Stored data entries:

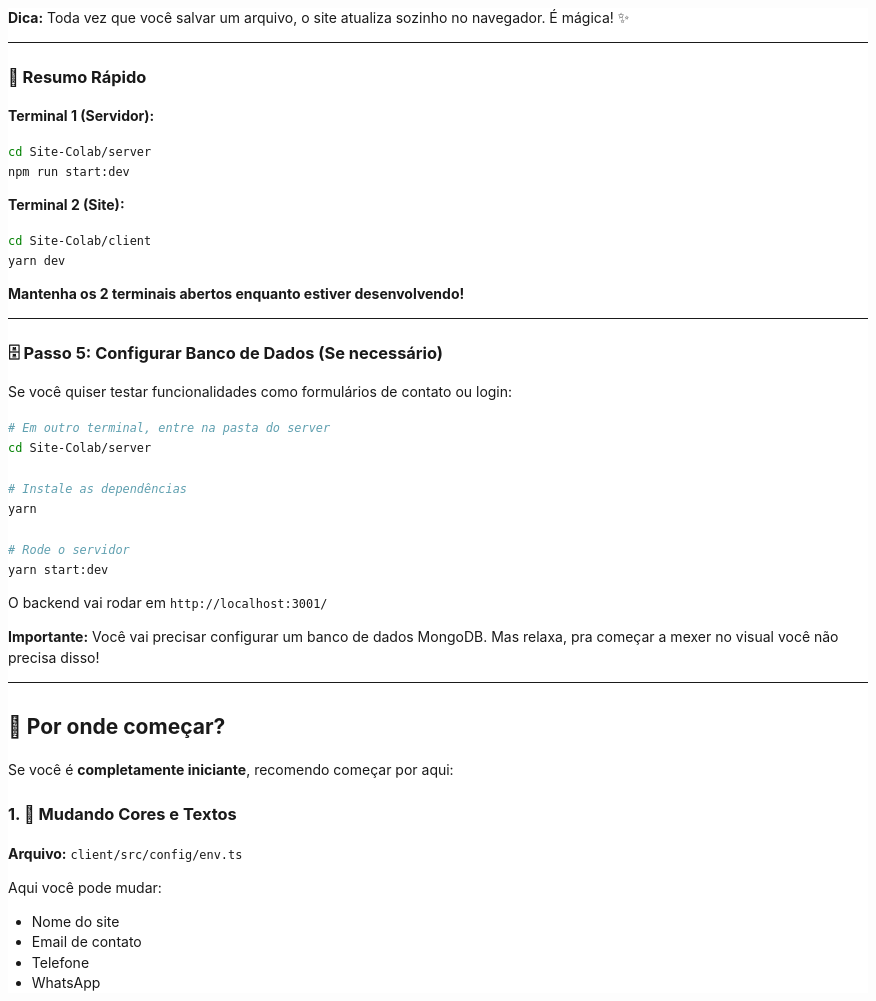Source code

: **Dica:** Toda vez que você salvar um arquivo, o site atualiza sozinho no navegador. É mágica! ✨

---

### 📝 Resumo Rápido

**Terminal 1 (Servidor):**
```bash
cd Site-Colab/server
npm run start:dev
```

**Terminal 2 (Site):**
```bash
cd Site-Colab/client
yarn dev
```

**Mantenha os 2 terminais abertos enquanto estiver desenvolvendo!**

---

### 🗄️ Passo 5: Configurar Banco de Dados (Se necessário)

Se você quiser testar funcionalidades como formulários de contato ou login:

```bash
# Em outro terminal, entre na pasta do server
cd Site-Colab/server

# Instale as dependências
yarn

# Rode o servidor
yarn start:dev
```

O backend vai rodar em `http://localhost:3001/`

**Importante:** Você vai precisar configurar um banco de dados MongoDB. Mas relaxa, pra começar a mexer no visual você não precisa disso!

---

## 🎯 Por onde começar?

Se você é **completamente iniciante**, recomendo começar por aqui:

### 1. 🎨 Mudando Cores e Textos

**Arquivo:** `client/src/config/env.ts`

Aqui você pode mudar:
- Nome do site
- Email de contato
- Telefone
- WhatsApp
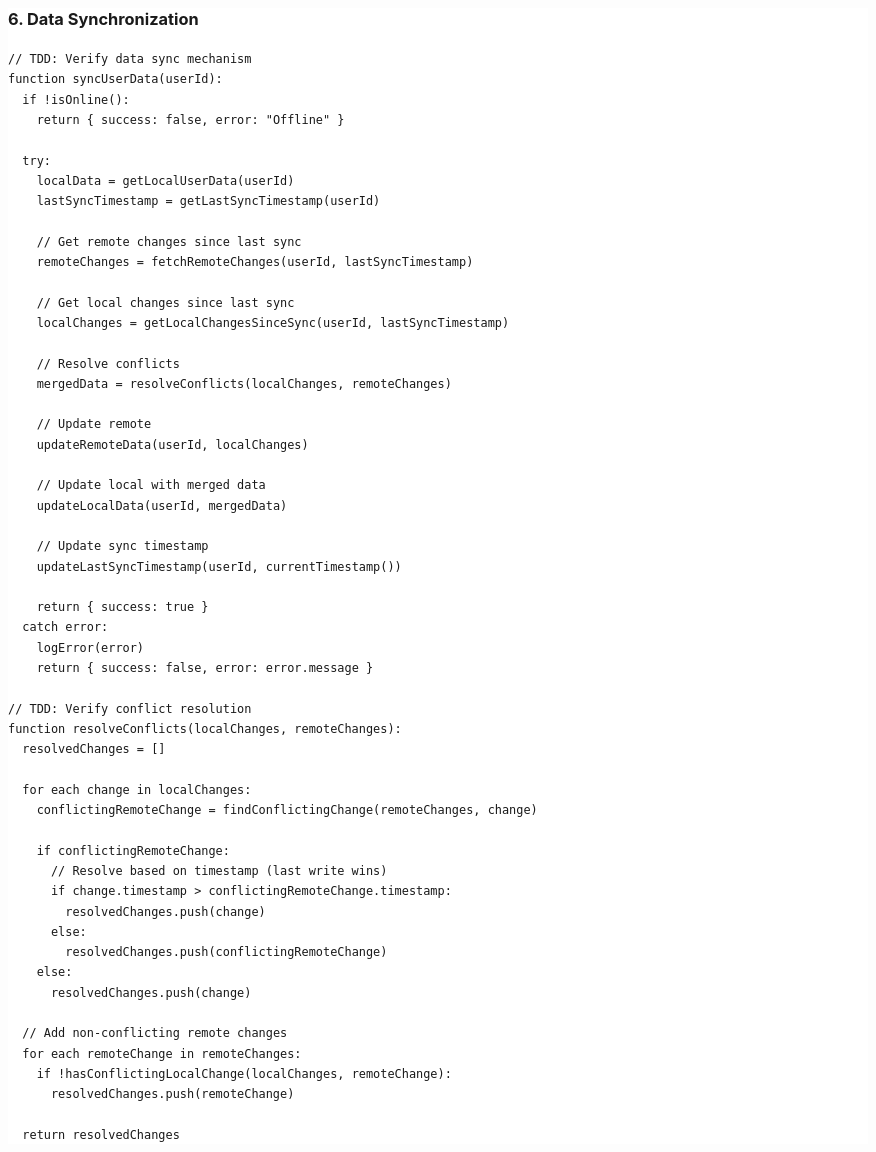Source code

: ### 6. Data Synchronization

```pseudocode
// TDD: Verify data sync mechanism
function syncUserData(userId):
  if !isOnline():
    return { success: false, error: "Offline" }

  try:
    localData = getLocalUserData(userId)
    lastSyncTimestamp = getLastSyncTimestamp(userId)

    // Get remote changes since last sync
    remoteChanges = fetchRemoteChanges(userId, lastSyncTimestamp)

    // Get local changes since last sync
    localChanges = getLocalChangesSinceSync(userId, lastSyncTimestamp)

    // Resolve conflicts
    mergedData = resolveConflicts(localChanges, remoteChanges)

    // Update remote
    updateRemoteData(userId, localChanges)

    // Update local with merged data
    updateLocalData(userId, mergedData)

    // Update sync timestamp
    updateLastSyncTimestamp(userId, currentTimestamp())

    return { success: true }
  catch error:
    logError(error)
    return { success: false, error: error.message }

// TDD: Verify conflict resolution
function resolveConflicts(localChanges, remoteChanges):
  resolvedChanges = []

  for each change in localChanges:
    conflictingRemoteChange = findConflictingChange(remoteChanges, change)

    if conflictingRemoteChange:
      // Resolve based on timestamp (last write wins)
      if change.timestamp > conflictingRemoteChange.timestamp:
        resolvedChanges.push(change)
      else:
        resolvedChanges.push(conflictingRemoteChange)
    else:
      resolvedChanges.push(change)

  // Add non-conflicting remote changes
  for each remoteChange in remoteChanges:
    if !hasConflictingLocalChange(localChanges, remoteChange):
      resolvedChanges.push(remoteChange)

  return resolvedChanges
```
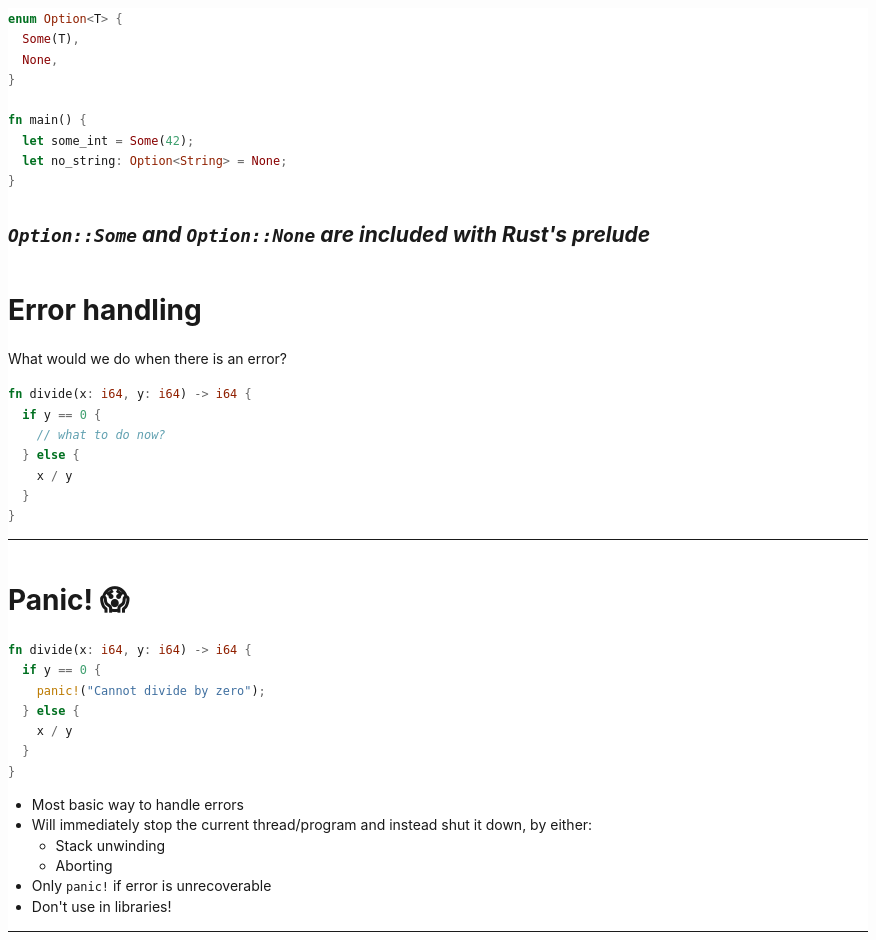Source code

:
 ```rust
enum Option<T> {
  Some(T),
  None,
}

fn main() {
  let some_int = Some(42);
  let no_string: Option<String> = None;
}
```

*`Option::Some` and `Option::None` are included with Rust's **prelude***
---

# Error handling
What would we do when there is an error?

```rust
fn divide(x: i64, y: i64) -> i64 {
  if y == 0 {
    // what to do now?
  } else {
    x / y
  }
}
```

---

# Panic! 😱

```rust
fn divide(x: i64, y: i64) -> i64 {
  if y == 0 {
    panic!("Cannot divide by zero");
  } else {
    x / y
  }
}
```

* Most basic way to handle errors
* Will immediately stop the current thread/program and instead shut it down, by either:
  * Stack unwinding
  * Aborting
* Only `panic!` if error is unrecoverable
* Don't use in libraries!



---
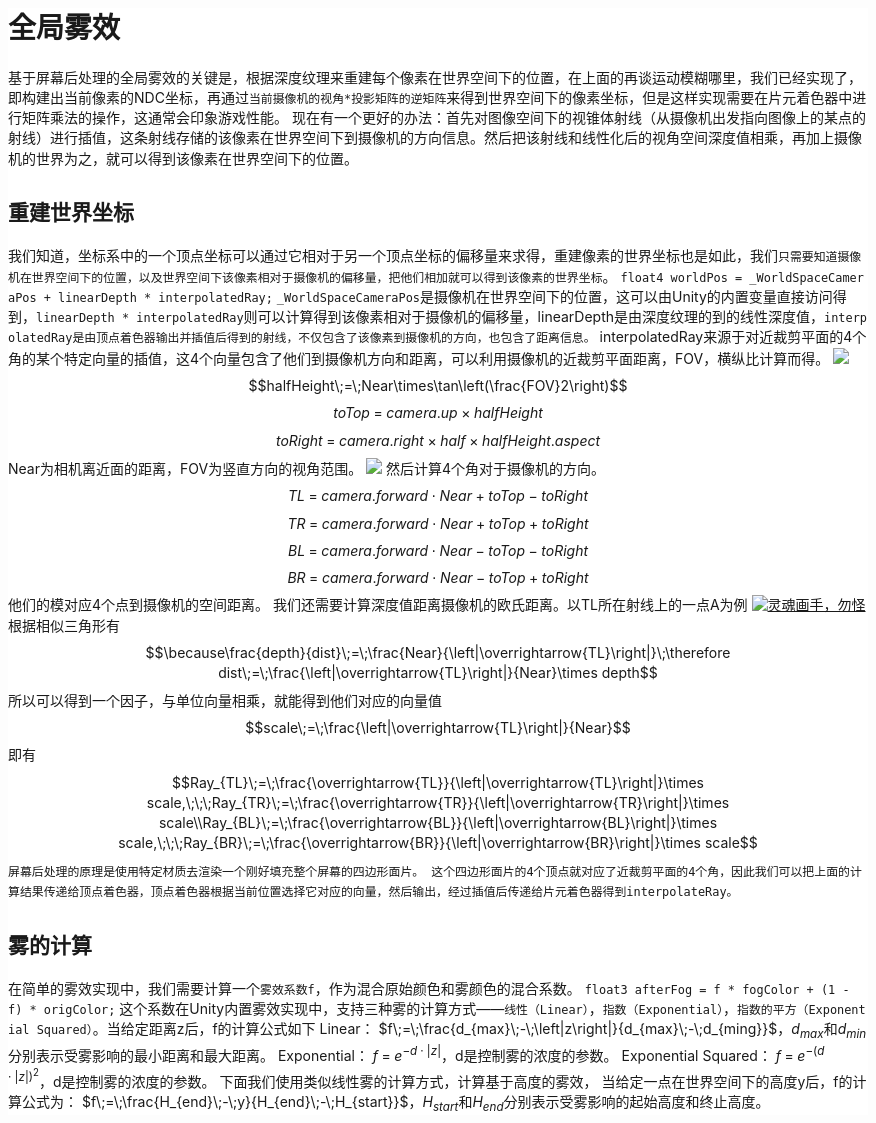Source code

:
 ```GLSL
```
# 全局雾效
基于屏幕后处理的全局雾效的关键是，根据深度纹理来重建每个像素在世界空间下的位置，在上面的再谈运动模糊哪里，我们已经实现了，即构建出当前像素的NDC坐标，再通过`当前摄像机的视角*投影矩阵的逆矩阵`来得到世界空间下的像素坐标，但是这样实现需要在片元着色器中进行矩阵乘法的操作，这通常会印象游戏性能。
现在有一个更好的办法：首先对图像空间下的视锥体射线（从摄像机出发指向图像上的某点的射线）进行插值，这条射线存储的该像素在世界空间下到摄像机的方向信息。然后把该射线和线性化后的视角空间深度值相乘，再加上摄像机的世界为之，就可以得到该像素在世界空间下的位置。
## 重建世界坐标
我们知道，坐标系中的一个顶点坐标可以通过它相对于另一个顶点坐标的偏移量来求得，重建像素的世界坐标也是如此，我们`只需要知道摄像机在世界空间下的位置，以及世界空间下该像素相对于摄像机的偏移量，把他们相加就可以得到该像素的世界坐标`。
`float4 worldPos = _WorldSpaceCameraPos + linearDepth * interpolatedRay;`
`_WorldSpaceCameraPos`是摄像机在世界空间下的位置，这可以由Unity的内置变量直接访问得到，`linearDepth * interpolatedRay`则可以计算得到该像素相对于摄像机的偏移量，linearDepth是由深度纹理的到的线性深度值，`interpolatedRay是由顶点着色器输出并插值后得到的射线，不仅包含了该像素到摄像机的方向，也包含了距离信息。`
interpolatedRay来源于对近裁剪平面的4个角的某个特定向量的插值，这4个向量包含了他们到摄像机方向和距离，可以利用摄像机的近裁剪平面距离，FOV，横纵比计算而得。
[![](https://myfirstblog.oss-cn-hangzhou.aliyuncs.com/2019/11/QQ截图20191103173348.png)](https://myfirstblog.oss-cn-hangzhou.aliyuncs.com/2019/11/QQ截图20191103173348.png)
$$halfHeight\;=\;Near\times\tan\left(\frac{FOV}2\right)$$
$$toTop\;=\;camera.up\;\times\;halfHeight$$
$$toRight\;=\;camera.right\;\times\;half\;\times\;halfHeight.aspect$$
Near为相机离近面的距离，FOV为竖直方向的视角范围。
[![](https://myfirstblog.oss-cn-hangzhou.aliyuncs.com/2019/11/QQ截图20191103175726.png)](https://myfirstblog.oss-cn-hangzhou.aliyuncs.com/2019/11/QQ截图20191103175726.png)
然后计算4个角对于摄像机的方向。
$$TL\;=\;camera.forward\cdot Near\;+\;toTop\;-\;toRight$$
$$TR\;=\;camera.forward\cdot Near\;+\;toTop\;+\;toRight$$
$$BL\;=\;camera.forward\cdot Near\;-\;toTop\;-\;toRight$$
$$BR\;=\;camera.forward\cdot Near\;-\;toTop\;+\;toRight$$
他们的模对应4个点到摄像机的空间距离。
我们还需要计算深度值距离摄像机的欧氏距离。以TL所在射线上的一点A为例
[![灵魂画手，勿怪](https://myfirstblog.oss-cn-hangzhou.aliyuncs.com/2019/11/QQ截图20191103182524.png)](https://myfirstblog.oss-cn-hangzhou.aliyuncs.com/2019/11/QQ截图20191103182524.png)
根据相似三角形有
$$\because\frac{depth}{dist}\;=\;\frac{Near}{\left|\overrightarrow{TL}\right|}\;\therefore dist\;=\;\frac{\left|\overrightarrow{TL}\right|}{Near}\times depth$$
所以可以得到一个因子，与单位向量相乘，就能得到他们对应的向量值
$$scale\;=\;\frac{\left|\overrightarrow{TL}\right|}{Near}$$
即有
$$Ray_{TL}\;=\;\frac{\overrightarrow{TL}}{\left|\overrightarrow{TL}\right|}\times scale,\;\;\;Ray_{TR}\;=\;\frac{\overrightarrow{TR}}{\left|\overrightarrow{TR}\right|}\times scale\\Ray_{BL}\;=\;\frac{\overrightarrow{BL}}{\left|\overrightarrow{BL}\right|}\times scale,\;\;\;Ray_{BR}\;=\;\frac{\overrightarrow{BR}}{\left|\overrightarrow{BR}\right|}\times scale$$
`屏幕后处理的原理是使用特定材质去渲染一个刚好填充整个屏幕的四边形面片。
这个四边形面片的4个顶点就对应了近裁剪平面的4个角，因此我们可以把上面的计算结果传递给顶点着色器，顶点着色器根据当前位置选择它对应的向量，然后输出，经过插值后传递给片元着色器得到interpolateRay。`
## 雾的计算
在简单的雾效实现中，我们需要计算一个`雾效系数f`，作为混合原始颜色和雾颜色的混合系数。
`float3 afterFog = f * fogColor + (1 - f) * origColor;`
这个系数在Unity内置雾效实现中，支持三种雾的计算方式——`线性（Linear）`，`指数（Exponential）`，`指数的平方（Exponential Squared）`。当给定距离z后，f的计算公式如下
Linear：
$f\;=\;\frac{d_{max}\;-\;\left|z\right|}{d_{max}\;-\;d_{ming}}$，$d_{max}$和$d_{min}$分别表示受雾影响的最小距离和最大距离。
Exponential：
$f\;=\;e^{-d\cdot\left|z\right|}$，d是控制雾的浓度的参数。
Exponential Squared：
$f\;=\;e^{-\left(d\;\cdot\;\left|z\right|\right)^2}$，d是控制雾的浓度的参数。
下面我们使用类似线性雾的计算方式，计算基于高度的雾效，
当给定一点在世界空间下的高度y后，f的计算公式为：
$f\;=\;\frac{H_{end}\;-\;y}{H_{end}\;-\;H_{start}}$，$H_{start}$和$H_{end}$分别表示受雾影响的起始高度和终止高度。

PROMPT: Would you filter the records and copy out each line containing "with"?

SOLUTION TO THE EXERCISE:
    // Update local with merged data
*`Option::Some` and `Option::None` are included with Rust's **prelude***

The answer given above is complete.